Когда обер-прокурор князь Шаховской приехал в казарму, в коей содержался Левенвольд, с заданием отправить осужденного к месту ссылки - Ласло присутствовал при их встрече. Бывший гофмаршал, как недавно отравленный, отбывал в город Соликамск в обществе лакея и двух своих французских поваров. Казалось бы, не было повода его жалеть. Ласло специально явился в казарму, для того, чтобы передать князю свои медицинские пожелания от лица тюремного врача - дабы осужденный уж точно доехал до места живым и невредимым.
В казарме доктор застал душераздирающую сцену - растерянный князь Шаховской столбом стоял посреди казармы, а осужденный Левенвольд обнимал княжеские колена и шептал что-то тихим своим голосом. Вид у бывшего гофмаршала был при этом самый плачевный - отросшая борода, воронье гнездо на голове и та же одежда, что и на казни - мышиный бархат, еще замаранный яйцами и репой.
– Что это за тип?
– в недоумении вопрошал молодой князь, - Уберите его от меня! Что он хочет?

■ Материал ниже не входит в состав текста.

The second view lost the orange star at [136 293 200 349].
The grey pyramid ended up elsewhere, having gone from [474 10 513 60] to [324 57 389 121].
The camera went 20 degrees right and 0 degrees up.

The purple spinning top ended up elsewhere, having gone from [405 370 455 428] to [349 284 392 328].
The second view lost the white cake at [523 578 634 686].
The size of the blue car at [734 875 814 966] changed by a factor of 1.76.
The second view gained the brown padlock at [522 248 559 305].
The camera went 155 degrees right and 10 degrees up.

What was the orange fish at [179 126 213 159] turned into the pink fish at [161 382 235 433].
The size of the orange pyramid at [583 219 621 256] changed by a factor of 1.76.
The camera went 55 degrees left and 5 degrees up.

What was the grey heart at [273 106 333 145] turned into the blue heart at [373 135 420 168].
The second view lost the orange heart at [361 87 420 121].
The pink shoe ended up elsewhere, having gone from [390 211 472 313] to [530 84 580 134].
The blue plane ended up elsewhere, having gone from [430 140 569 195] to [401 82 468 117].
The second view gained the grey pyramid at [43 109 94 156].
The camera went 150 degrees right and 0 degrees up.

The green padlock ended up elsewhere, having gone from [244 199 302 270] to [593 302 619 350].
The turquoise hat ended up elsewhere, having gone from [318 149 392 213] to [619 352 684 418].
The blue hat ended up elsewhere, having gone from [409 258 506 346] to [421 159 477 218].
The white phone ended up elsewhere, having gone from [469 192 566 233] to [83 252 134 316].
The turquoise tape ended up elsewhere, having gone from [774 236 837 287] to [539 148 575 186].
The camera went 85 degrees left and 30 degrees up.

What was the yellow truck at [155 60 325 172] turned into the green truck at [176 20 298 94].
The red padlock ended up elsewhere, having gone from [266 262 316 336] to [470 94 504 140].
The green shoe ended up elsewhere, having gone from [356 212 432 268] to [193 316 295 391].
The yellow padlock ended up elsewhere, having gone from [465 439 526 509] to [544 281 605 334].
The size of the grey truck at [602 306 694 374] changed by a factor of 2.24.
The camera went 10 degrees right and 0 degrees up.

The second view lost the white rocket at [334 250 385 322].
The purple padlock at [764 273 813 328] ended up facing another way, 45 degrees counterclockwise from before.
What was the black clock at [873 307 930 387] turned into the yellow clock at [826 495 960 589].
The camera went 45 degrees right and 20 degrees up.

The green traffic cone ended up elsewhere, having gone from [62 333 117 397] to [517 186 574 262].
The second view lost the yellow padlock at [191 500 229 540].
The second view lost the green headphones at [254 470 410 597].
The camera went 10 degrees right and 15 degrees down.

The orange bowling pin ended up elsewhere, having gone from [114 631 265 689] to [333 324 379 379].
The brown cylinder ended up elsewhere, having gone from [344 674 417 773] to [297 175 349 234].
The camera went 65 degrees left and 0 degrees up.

Где господин Левенвольд?
– Так он перед вами, ваша светлейшая милость, - обрадовал князя доктор.
– И что он хочет?
– князь с надеждой взглянул на доктора, своей шубой и вороными кудрями производившего впечатление вдруг вкатившегося в казарму солнца.
Ласло с болью смотрел на бывшего гофмаршала, все еще стоявшего перед князем на коленях. От Левольда, саркастичного беспечного красавца, ничего уже здесь не осталось, прежний Левольд все же умер там, перед своим эшафотом. Остался этот вот обмылок с торчащими волосами, с седой бородой и трясущимися руками. Ведь даже отравленный, с серым лицом, прежний господин Тофана был существом веселым и гордым, а этот вот - тьфу... Господин Ничто, Рьен.